Instruction -> Reproduce the data below word for word, from its start through the line containing "Rebounds per game | Stat: 13.1 -> 13.0", and include that line.

Record set ->

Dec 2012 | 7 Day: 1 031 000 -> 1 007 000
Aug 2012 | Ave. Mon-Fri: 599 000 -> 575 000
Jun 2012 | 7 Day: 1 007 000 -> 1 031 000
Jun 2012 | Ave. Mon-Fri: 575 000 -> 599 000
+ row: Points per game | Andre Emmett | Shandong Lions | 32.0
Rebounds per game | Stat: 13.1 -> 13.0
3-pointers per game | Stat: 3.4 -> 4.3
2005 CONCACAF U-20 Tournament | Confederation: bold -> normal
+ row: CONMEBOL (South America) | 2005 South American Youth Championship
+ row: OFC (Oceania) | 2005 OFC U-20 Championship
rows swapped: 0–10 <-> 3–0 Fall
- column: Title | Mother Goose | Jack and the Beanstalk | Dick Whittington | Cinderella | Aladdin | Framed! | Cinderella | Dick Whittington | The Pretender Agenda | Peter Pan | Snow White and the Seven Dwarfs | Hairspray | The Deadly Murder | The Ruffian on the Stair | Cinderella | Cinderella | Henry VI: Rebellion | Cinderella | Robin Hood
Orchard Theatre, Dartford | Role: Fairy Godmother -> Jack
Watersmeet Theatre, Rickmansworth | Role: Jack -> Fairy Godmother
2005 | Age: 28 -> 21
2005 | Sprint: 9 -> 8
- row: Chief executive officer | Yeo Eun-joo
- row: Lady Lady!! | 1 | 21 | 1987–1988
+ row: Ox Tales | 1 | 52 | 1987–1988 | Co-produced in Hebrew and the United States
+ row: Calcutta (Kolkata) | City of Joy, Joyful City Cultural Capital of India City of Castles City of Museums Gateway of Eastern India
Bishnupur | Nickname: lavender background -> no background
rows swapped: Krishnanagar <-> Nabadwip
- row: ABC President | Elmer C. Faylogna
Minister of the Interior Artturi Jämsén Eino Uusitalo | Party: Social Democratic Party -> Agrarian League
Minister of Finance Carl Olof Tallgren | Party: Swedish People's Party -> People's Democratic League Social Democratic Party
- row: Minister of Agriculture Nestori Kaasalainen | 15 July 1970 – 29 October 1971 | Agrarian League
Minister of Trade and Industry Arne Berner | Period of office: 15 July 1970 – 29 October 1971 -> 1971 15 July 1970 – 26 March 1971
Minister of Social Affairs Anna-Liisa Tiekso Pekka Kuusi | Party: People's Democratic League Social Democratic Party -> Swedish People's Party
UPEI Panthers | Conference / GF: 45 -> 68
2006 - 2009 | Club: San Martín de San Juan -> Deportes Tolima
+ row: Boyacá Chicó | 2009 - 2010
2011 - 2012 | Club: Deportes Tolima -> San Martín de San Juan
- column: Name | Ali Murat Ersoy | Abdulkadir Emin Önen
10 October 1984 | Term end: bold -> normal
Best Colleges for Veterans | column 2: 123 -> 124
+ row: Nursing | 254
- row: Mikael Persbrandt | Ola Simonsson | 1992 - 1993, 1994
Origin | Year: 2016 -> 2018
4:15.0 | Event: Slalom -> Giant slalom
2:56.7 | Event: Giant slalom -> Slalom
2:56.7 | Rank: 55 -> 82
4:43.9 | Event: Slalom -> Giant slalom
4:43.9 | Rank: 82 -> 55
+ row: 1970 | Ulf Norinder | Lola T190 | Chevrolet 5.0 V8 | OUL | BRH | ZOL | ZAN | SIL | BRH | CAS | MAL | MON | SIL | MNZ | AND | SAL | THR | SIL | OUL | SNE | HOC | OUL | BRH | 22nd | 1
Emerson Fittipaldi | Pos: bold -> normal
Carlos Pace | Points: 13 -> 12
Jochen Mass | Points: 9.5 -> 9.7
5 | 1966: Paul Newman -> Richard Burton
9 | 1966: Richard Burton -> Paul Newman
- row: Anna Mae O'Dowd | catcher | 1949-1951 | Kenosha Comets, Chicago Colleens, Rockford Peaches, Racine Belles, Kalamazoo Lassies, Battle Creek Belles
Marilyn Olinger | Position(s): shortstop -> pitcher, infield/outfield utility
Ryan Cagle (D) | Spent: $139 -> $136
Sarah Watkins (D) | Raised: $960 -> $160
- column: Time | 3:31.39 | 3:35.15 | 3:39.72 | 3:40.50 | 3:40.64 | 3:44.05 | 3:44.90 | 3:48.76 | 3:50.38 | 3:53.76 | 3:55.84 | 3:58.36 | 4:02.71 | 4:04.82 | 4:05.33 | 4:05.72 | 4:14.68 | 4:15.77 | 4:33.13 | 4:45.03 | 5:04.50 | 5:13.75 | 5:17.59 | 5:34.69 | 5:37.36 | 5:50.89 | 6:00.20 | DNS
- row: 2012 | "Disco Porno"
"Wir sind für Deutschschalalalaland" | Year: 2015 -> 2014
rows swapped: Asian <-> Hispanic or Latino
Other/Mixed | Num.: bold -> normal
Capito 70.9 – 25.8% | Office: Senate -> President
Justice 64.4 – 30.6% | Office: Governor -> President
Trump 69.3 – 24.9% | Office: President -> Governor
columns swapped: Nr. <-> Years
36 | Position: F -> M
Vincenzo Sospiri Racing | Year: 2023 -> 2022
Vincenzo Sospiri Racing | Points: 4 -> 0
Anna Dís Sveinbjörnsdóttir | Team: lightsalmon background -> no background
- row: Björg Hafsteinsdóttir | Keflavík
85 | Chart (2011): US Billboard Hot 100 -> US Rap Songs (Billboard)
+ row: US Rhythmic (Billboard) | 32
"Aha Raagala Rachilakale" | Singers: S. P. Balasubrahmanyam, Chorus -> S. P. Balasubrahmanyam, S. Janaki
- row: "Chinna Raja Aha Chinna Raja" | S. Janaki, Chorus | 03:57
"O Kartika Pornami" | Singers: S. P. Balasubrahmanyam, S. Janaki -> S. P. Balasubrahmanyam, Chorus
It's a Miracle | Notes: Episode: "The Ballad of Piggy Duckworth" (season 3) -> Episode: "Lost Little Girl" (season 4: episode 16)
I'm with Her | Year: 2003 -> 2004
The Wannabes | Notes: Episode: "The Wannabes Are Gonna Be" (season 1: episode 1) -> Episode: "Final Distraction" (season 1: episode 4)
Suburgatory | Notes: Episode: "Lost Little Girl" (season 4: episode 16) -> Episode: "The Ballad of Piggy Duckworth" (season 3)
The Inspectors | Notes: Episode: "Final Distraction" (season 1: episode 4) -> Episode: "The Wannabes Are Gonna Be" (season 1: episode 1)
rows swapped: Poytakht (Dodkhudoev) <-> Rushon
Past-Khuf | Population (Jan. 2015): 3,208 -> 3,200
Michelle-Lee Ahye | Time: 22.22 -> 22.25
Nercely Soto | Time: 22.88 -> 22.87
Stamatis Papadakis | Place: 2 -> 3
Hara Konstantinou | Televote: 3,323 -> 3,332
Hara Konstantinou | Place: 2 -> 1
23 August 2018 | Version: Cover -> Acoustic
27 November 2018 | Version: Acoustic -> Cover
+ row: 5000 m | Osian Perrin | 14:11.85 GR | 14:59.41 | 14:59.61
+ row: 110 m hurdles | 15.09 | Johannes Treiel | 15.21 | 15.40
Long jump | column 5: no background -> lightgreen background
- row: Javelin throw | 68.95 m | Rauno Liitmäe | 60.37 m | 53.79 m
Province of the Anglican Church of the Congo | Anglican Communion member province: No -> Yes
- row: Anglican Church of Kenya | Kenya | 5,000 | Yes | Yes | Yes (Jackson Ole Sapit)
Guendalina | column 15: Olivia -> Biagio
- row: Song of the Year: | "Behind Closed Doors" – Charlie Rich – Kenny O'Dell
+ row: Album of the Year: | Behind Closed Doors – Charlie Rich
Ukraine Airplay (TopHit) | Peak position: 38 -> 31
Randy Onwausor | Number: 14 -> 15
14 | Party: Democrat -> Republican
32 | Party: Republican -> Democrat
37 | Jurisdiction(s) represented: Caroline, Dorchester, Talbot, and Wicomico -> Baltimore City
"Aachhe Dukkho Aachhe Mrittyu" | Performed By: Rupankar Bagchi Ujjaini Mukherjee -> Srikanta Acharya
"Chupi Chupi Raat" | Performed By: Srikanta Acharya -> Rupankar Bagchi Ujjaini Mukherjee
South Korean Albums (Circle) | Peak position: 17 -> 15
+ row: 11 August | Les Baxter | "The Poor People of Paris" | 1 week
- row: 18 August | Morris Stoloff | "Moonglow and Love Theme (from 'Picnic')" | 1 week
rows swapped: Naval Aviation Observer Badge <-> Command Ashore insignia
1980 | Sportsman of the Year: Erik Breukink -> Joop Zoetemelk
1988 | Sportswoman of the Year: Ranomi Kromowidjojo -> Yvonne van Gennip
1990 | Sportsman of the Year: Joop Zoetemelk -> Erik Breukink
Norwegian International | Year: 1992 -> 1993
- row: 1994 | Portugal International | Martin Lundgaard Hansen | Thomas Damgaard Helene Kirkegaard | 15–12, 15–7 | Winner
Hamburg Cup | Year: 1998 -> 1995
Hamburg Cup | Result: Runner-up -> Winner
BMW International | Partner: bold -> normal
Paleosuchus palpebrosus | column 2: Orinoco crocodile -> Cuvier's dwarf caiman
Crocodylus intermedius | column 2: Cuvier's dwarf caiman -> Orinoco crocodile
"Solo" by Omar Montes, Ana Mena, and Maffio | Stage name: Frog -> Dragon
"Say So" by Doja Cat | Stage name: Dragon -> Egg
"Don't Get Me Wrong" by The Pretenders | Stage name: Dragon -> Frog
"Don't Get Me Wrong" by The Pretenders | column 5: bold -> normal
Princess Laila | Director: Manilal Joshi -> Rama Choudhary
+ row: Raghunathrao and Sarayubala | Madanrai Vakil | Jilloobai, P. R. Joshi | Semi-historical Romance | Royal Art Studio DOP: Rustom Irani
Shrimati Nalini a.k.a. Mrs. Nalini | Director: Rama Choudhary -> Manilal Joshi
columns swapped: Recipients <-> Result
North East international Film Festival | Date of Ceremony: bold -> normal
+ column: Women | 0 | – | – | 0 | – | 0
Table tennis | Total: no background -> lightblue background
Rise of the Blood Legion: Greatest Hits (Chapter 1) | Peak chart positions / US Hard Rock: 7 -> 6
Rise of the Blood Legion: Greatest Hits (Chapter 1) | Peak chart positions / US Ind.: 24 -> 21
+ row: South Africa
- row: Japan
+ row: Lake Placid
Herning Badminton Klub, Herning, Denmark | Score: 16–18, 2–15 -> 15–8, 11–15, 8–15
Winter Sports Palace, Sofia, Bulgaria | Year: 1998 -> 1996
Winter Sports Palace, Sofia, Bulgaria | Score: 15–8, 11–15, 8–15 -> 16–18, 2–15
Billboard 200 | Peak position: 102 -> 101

Exercise solution ->
Dec 2012 | 7 Day: 1 031 000 -> 1 007 000
Aug 2012 | Ave. Mon-Fri: 599 000 -> 575 000
Jun 2012 | 7 Day: 1 007 000 -> 1 031 000
Jun 2012 | Ave. Mon-Fri: 575 000 -> 599 000
+ row: Points per game | Andre Emmett | Shandong Lions | 32.0
Rebounds per game | Stat: 13.1 -> 13.0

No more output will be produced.